De Gifford shrugged. ‘So it appears, although nothing has been proved against them.’
‘And you told me yourself that one of them is a murderer,’ she murmured.
‘Yes.’ He lowered his eyes. ‘Walter is a dangerous man.’
There was a brief silence. We are all waiting for Saul, Josse thought, hoping against reason that he will come in with a big smile to tell us that Walter Bell has seen the error of his ways and has come to Hawkenlye to be shriven of his sins and is even now down in the Vale selflessly helping the monks tend the pilgrims …
There was a gentle tap on the door and, in answer to the Abbess’s ‘Come in’, Saul entered.

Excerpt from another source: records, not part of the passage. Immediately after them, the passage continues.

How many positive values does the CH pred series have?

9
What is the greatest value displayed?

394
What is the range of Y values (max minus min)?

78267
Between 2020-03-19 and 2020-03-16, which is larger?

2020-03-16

He bowed to the Abbess and to de Gifford. He was looking anxious and so, having glanced at the Abbess and received her nod of encouragement, Josse hastened to reassure him. ‘Saul, please excuse this abrupt summons but we need to ask you if anything came of the search for Walter Bell,’ he explained quickly.
Saul was already shaking his head. ‘No, Sir Josse. We have asked everyone presently within the Abbey whether they know of him or have seen him here and all yesterday afternoon me and Gussie and four of the other brothers hunted through the nearer stretches of the forest. We found no sign that anyone had been camping out there, no sign at all.’ He gave a reminiscent shiver. ‘It’s too cold for skulking out of doors,’ he remarked, ‘leastways, not without a very good reason.’

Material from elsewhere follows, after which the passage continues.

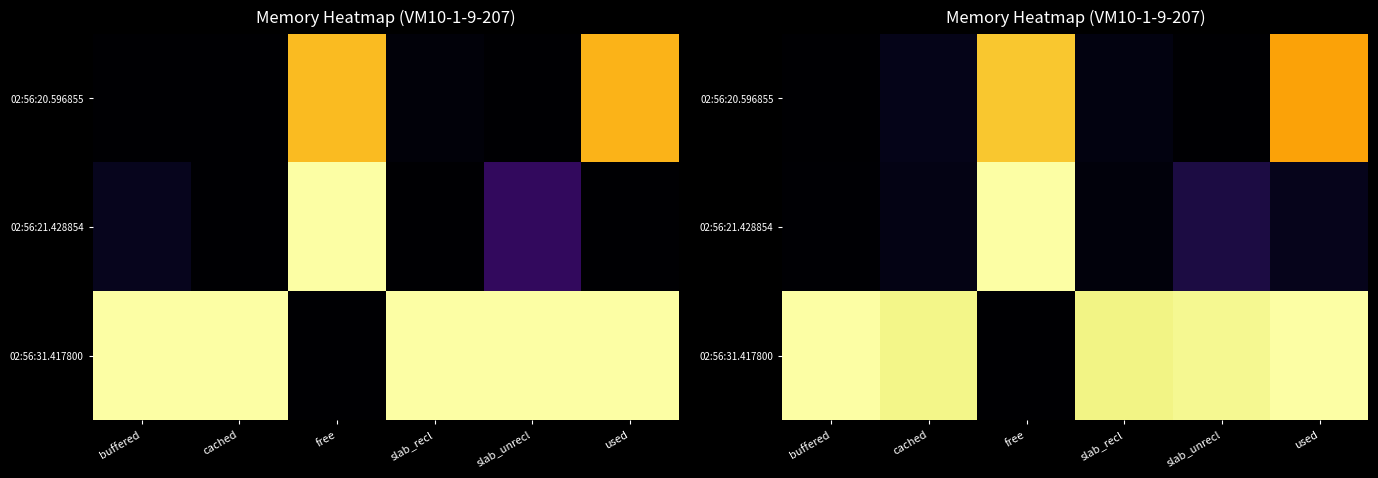

The value of 02:56:21.428854 at slab_unrecl is 0.1. True or false?

True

‘Aye,’ Josse said. But Walter Bell, he thought, may have a very good reason for skulking if he’s hunting for his brother’s killer and does not want anyone to know it.

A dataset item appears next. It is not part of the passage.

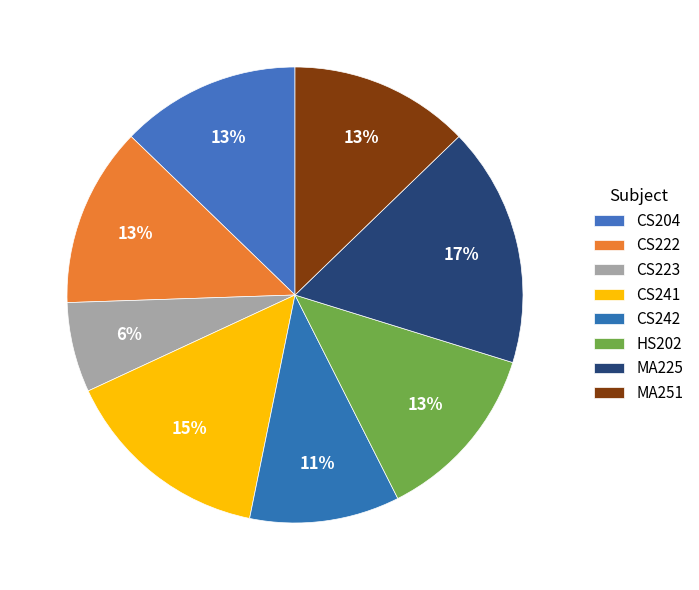

Count the number of slices in the pie.

8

De Gifford must have been thinking the same. ‘You are sure, Brother Saul?’ he asked. ‘You really do not think that anyone could have been hiding up there in the forest and spying on the comings and goings in the Abbey?’
Saul paused as if giving the question careful consideration. Then he said, ‘I can’t say as that we’d necessarily have spotted a man who was intent on hiding, sir, because that would be the purpose of his hiding, wouldn’t it? To make sure anyone who came looking didn’t find him?’
‘Yes, Saul.’ De Gifford smiled faintly.
‘But I’m as certain as I can be that there weren’t anybody about, nor had been since the heavy frosts began,’ Saul continued, sounding more confident now, ‘because the ground’s set hard up there under the trees and we didn’t find any sign in the frozen grass that anyone had been by. Animal tracks aplenty — boar and fox and maybe a wolf — but you’d expect to find them.’
‘Thank you, Brother Saul.’ The Abbess gave him a warm smile, to which he responded. ‘That will be all.’
Saul bowed to them and backed out of the door, closing it carefully behind him.
‘Walter Bell isn’t here,’ Josse said neutrally. ‘Nobody can find him.’
‘It appears that you are right on both counts,’ de Gifford agreed. He looked at the Abbess, then, as if he did not want to continue watching her, turned to Josse. ‘In which case it seems I have no option but to reveal to you both what else Arthur Fitzurse said.’